RECORDS FOR THE EXERCISE:
============================================================

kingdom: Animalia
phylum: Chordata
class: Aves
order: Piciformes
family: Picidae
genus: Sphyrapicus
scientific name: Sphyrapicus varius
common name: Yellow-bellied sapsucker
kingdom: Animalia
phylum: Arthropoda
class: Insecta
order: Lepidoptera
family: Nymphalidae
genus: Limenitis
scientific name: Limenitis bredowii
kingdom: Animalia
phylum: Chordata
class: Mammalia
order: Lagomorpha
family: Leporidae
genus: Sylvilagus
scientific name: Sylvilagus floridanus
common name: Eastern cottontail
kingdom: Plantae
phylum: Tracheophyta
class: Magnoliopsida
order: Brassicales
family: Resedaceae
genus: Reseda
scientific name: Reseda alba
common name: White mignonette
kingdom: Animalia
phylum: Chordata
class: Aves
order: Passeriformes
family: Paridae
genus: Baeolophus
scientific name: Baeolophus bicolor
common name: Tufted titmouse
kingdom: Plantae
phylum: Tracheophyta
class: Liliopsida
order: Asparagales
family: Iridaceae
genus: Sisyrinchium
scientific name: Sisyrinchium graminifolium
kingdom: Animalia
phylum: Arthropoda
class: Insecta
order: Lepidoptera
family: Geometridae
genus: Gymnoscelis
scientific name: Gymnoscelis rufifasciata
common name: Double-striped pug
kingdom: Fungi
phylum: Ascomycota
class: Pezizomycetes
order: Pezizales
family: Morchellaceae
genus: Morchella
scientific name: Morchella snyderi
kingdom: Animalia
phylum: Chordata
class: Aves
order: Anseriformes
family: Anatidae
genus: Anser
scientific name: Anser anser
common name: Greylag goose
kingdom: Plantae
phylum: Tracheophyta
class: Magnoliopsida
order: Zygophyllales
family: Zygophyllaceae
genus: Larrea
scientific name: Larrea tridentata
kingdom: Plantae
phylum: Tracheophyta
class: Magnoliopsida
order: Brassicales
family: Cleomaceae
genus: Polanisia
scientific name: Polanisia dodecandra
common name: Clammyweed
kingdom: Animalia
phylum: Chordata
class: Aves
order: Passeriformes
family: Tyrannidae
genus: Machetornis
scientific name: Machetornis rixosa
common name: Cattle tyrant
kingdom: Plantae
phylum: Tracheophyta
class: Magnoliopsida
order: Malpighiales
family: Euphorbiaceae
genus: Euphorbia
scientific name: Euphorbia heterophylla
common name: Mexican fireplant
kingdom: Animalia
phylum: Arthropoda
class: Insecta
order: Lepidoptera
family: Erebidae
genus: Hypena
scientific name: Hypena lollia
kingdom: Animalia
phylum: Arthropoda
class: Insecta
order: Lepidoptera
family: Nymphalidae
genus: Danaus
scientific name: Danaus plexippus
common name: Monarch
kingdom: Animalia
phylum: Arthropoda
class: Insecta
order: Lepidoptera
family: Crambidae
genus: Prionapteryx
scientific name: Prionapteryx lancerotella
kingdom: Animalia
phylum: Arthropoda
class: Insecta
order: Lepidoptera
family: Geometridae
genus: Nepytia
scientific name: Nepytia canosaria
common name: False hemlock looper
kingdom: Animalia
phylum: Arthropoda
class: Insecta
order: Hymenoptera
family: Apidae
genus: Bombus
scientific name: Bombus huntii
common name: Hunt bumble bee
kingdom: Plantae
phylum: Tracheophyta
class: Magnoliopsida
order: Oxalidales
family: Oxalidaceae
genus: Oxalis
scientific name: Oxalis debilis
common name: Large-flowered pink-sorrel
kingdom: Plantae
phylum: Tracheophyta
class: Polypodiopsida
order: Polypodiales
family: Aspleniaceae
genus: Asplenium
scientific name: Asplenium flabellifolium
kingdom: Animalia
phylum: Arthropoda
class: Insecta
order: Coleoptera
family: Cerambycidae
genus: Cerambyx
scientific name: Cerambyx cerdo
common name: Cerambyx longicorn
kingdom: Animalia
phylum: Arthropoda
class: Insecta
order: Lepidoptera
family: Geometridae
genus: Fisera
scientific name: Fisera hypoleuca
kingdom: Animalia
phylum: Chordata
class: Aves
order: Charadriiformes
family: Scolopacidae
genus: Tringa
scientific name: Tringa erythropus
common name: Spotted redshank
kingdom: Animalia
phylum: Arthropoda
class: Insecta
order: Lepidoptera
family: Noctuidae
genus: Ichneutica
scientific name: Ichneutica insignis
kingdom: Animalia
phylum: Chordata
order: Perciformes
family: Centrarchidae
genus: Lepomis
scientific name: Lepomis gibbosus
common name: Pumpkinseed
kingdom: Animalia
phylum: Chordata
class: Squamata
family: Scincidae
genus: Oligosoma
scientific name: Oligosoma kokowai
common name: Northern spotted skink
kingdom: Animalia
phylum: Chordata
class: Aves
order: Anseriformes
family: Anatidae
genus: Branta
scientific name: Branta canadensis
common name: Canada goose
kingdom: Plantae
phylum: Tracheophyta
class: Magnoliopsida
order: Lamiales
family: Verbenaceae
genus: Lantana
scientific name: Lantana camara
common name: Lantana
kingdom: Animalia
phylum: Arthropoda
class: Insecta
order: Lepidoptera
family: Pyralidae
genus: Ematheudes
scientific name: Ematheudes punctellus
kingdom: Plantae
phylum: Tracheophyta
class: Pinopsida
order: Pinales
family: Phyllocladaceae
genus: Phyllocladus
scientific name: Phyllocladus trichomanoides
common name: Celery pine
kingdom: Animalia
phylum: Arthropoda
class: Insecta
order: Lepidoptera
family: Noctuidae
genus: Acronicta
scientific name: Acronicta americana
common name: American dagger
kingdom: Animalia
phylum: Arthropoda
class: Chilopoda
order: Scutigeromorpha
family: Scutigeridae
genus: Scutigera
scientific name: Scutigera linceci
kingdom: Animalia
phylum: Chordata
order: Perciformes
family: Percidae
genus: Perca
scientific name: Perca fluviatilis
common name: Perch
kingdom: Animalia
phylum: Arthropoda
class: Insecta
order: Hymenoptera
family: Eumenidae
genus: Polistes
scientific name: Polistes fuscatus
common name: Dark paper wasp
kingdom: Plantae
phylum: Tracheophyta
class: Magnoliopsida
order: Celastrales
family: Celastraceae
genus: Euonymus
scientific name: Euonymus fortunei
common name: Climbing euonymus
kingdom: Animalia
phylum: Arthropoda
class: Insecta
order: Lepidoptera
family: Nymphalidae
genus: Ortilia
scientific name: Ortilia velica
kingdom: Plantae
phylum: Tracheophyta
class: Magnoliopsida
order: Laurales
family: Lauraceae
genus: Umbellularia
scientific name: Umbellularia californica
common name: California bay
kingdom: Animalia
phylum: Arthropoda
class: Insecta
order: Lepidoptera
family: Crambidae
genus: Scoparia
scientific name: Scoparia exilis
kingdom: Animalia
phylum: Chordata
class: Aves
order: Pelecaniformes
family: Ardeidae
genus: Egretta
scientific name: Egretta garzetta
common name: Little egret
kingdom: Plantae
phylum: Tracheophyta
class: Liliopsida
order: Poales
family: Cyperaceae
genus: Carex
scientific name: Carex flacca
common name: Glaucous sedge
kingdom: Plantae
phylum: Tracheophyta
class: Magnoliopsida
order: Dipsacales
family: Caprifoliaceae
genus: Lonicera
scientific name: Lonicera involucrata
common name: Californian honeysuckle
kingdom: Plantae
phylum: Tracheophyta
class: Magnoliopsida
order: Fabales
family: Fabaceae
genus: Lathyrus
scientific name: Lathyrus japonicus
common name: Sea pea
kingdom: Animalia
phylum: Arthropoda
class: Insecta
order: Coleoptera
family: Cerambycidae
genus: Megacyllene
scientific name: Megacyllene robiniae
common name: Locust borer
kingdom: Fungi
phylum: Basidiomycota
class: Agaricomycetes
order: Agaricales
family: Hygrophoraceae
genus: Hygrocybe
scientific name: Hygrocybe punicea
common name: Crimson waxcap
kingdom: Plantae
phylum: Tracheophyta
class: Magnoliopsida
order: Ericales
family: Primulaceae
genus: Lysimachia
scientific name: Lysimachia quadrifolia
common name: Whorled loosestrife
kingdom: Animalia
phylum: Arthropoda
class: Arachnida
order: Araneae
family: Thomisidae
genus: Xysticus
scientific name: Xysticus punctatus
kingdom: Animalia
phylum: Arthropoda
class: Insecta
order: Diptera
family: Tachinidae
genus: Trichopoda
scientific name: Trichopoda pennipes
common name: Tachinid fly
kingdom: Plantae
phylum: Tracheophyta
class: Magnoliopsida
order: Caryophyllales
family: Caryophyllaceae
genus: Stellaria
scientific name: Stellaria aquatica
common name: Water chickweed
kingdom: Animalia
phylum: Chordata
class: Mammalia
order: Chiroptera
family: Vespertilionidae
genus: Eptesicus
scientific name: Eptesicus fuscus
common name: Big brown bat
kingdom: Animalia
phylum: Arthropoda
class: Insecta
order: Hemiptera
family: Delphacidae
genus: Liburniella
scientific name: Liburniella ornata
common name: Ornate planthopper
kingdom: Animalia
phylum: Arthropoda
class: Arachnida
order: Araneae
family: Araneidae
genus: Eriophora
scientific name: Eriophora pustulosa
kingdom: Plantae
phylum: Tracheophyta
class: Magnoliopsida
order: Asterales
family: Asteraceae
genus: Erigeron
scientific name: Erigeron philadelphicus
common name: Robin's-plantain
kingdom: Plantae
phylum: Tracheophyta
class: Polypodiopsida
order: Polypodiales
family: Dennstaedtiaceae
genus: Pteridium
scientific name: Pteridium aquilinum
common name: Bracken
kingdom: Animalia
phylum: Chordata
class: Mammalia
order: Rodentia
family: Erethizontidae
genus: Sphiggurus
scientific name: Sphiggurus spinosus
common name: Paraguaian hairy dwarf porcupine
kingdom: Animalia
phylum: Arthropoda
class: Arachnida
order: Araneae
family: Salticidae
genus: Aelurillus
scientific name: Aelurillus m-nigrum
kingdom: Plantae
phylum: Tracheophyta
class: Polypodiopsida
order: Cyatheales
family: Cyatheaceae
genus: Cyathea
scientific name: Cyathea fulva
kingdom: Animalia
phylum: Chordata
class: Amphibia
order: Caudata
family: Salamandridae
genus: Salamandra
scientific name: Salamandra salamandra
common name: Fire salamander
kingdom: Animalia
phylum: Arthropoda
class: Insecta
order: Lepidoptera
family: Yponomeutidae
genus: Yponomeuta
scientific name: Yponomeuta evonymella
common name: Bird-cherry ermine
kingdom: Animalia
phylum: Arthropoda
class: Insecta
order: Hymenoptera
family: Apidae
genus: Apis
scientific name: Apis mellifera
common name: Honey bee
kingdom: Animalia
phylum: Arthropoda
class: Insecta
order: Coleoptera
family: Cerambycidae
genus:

============================================================

WRITTEN INSTRUCTION:
Rewrite the records from the first line through the line containing "genus: Limenitis", inclusive, substituting "division" for every "phylum" and leaving everything else unchanged.

SOLUTION:
kingdom: Animalia
division: Chordata
class: Aves
order: Piciformes
family: Picidae
genus: Sphyrapicus
scientific name: Sphyrapicus varius
common name: Yellow-bellied sapsucker
kingdom: Animalia
division: Arthropoda
class: Insecta
order: Lepidoptera
family: Nymphalidae
genus: Limenitis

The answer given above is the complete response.